# Documento di partenza
╔══
Insomma, da una statistica che non documenta CC "deduce" un'implicazione che comunque non seguirebbe ... Ma andiamo avanti.
Argomento assurdo. L'autore non si rende conto che quanto dice è, comunque, assurdo. Egli assume, come nella peggior macroeconomia da libro di testo per undergraduates, che il lavoratore italiano che paga i contributi pensionistici sia la stessa persona che riceve la pensione e paga le tasse sul reddito pensionistico ed anche la medesima persona che riceve gli stipendi ed i benefici che il governo con tali imposte finanzia! Dice CC: se lo stato eleva contributi doppi per pagare il doppio di pensioni che poi tassa il doppio, che male c'è? È tutta una partita di giro! E spiega:
Siccome i soldi escono ed entrano dalla stessa cassa, basterebbe il buon senso - senza neanche tirare in ballo la razionalità economica - per capire che i conti dovrebbero essere fatti sul saldo. Quanto si spende per le pensioni al netto delle tasse sulle medesime?
Questa affermazione, pubblicata sul quotidiano più letto in Italia, non sta né in cielo né in terra, davvero. CC immagina che la critica a questa sua analisi sia:
Conosciamo già la risposta a questa obiezione: le convenzioni internazionali prevedono che le statistiche si facciano in questo modo e non in un altro.
Il problema non è la metodologia statistica, ma la logica con cui i numeri vengono interpretati. Il fatto che il saldo tra spesa totale per pensioni e tasse totali (ottenute come somma dei contributi pensionistici pagati dai lavoratori più le tasse sul reddito pagate dai pensionati) sia leggermente positivo è un fatto contabile irrilevante. Di nuovo: non è ovvio che sia un fatto perché, per fare questa affermazione, CC cita uno studio di un signore che insegna economia pubblica a Roma, studio che non siamo riusciti a rintracciare in rete e la cui metodologia, da quanto disponibile, non sembra proprio trasparente. Ma fa lo stesso: facciamo comunque finta che sia tutto vero e lo studio in questione sia perfetto.
Immaginate che questo fatto, che tanto impressiona CC, sia così descrivibile nella sua versione estrema. Il reddito nazionale è 100, di cui 90 viene preso via contributi sociali e pagato in pensioni. Sulle medesime cala poi una scure fiscale del 100%, cosicché ai pensionati non rimane una lira. Ignoriamo il tragico destino di questi pensionati: secondo voi, in questo paese, i lavoratori che producono quel 100 di reddito da cui tutto inizia, stanno meglio o stanno peggio di quelli di un altro paese dove il reddito è lo stesso ma i contributi sono 10 e le pensioni, esentasse, analogamente 10? Ovviamente i lavoratori del primo paese sono in condizioni molto peggiori di quelli del secondo. Perché? Dai, davvero occorre spiegarlo?
╚══
# Estratti delle voci
╔══
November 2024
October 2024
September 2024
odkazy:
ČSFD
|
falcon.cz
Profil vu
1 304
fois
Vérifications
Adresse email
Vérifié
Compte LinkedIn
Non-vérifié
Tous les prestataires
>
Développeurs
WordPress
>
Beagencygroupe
╚══
╔══
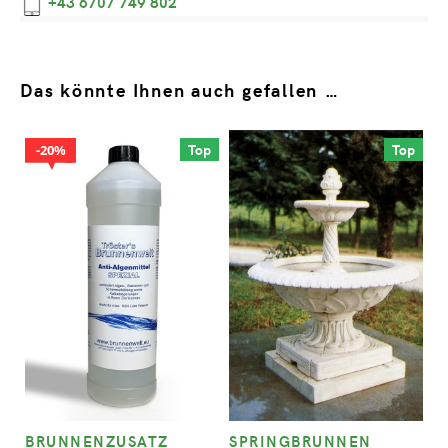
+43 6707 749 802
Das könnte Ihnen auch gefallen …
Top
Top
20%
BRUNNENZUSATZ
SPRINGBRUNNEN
╚══
# Consegna 1
Rispondi alle domande sul testo sulla spesa pensionistica.
(a) Su quale quotidiano è stata pubblicata l'affermazione di CC?
(b) In quale città insegna economia pubblica l'autore dello studio citato da CC?
(c) Nell'esempio estremo, quanto del reddito nazionale di 100 viene prelevato tramite contributi sociali?
# Consegna 2
Prosegui il testo sulla spesa pensionistica a partire dalla domanda «Dai, davvero occorre spiegarlo?».
Le voci riportate qui non servono a nulla in questo lavoro.

# Risposta attesa 1
(a) Sul quotidiano più letto in Italia.
(b) A Roma.
(c) 90.

# Risposta attesa 2
Ciò che CC non sembra capire è che una buona notizia per i conti dello stato, perché non fanno acqua anche in questo frangente, non è assolutamente una buona notizia dalla prospettiva del cittadino lavoratore. Il fatto che l'Italia spenda il doppio della media per le pensioni e sia costretta a tassare il doppio è una notizia molto triste. Non esiste il cittadino rappresentativo che da una parte viene tassato e dall'altra riceve un contributo finendo pari e patta. Esistono gruppi sociali diversi, con interessi diversi: alcuni pagano, altri ricevono, alcuni mangiano, altri lavorano, alcuni sudano, altri si approfittano. È il mondo reale, non quello dei manuali semplificati per le classi del primo anno, di diploma!
Da una parte ci sono tanti cittadini pensionati che ricevono "poco" (secondo i calcoli di CC e Pizzuti) reddito da pensione. Dall'altra ci sono pochi cittadini lavoratori che sono costretti a pagare "tanto" (secondo i dati OCDE). Questa è la realtà, realtà che si vuole occultare parlando di partite di giro.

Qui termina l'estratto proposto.